Passage:
Two French agents -- Alain Mafart and Dominique Prieur -- were arrested after the incident and jailed for manslaughter by a New Zealand court, but police never found the two others they suspected were also involved.

A New Zealand television network was expected Sunday evening to broadcast film of Mafart and Prieur pleading guilty, after the Supreme Court dismissed an attempt by the agents to block the screening.

In response to the new revelations, New Zealand police said they would look again at the Rainbow Warrior file, but their spokeswoman said it was too early to say what action, if any, would be taken.

A spokesman for Prime Minister Helen Clark, meanwhile, said that all outstanding charges had been stayed in 1991 on grounds of national interest.

The French lawyer who defended the agents confirmed this on Sunday, calling the latest controversy a "non-story".

Supplied material:
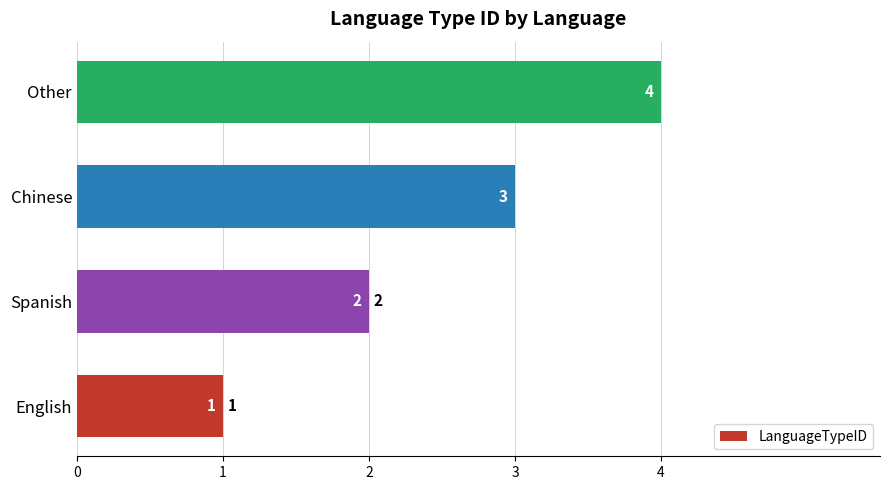

How many values are between 2 and 4?

3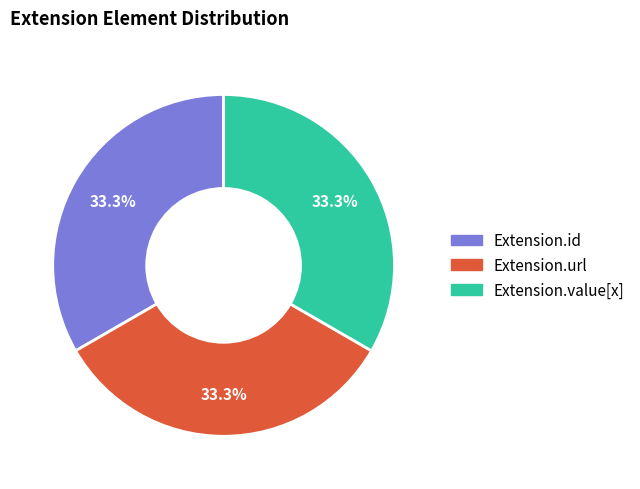

Does any single category account for the majority?

No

Problems to work on:
a - Answer these questions from the Rainbow Warrior passage:
(i) Which two French agents were arrested after the incident?
(ii) What attempt by the agents did the Supreme Court dismiss?
(iii) In what year were all outstanding charges stayed?
b - Pick up the Rainbow Warrior passage after its final sentence and carry it forward in the same style.
The lines above have no connection to the Rainbow Warrior passage.

Response list:
a -
(i) Alain Mafart and Dominique Prieur.
(ii) An attempt to block the screening of film of them pleading guilty.
(iii) 1991.

b -
The Rainbow Warrior affair led to a major diplomatic spat between France and New Zealand, with the former eventually threatening to block trade with the South Pacific country if the French agents were not returned to French territory -- as they were following a settlement in 1986.

It was one of the biggest controversies of the late Francois Mitterrand's first term as French president, though it was only revealed last year that Mitterrand himself gave the go-ahead for the action. Segolene Royal served as an adviser to Mitterrand from 1982 to 1988.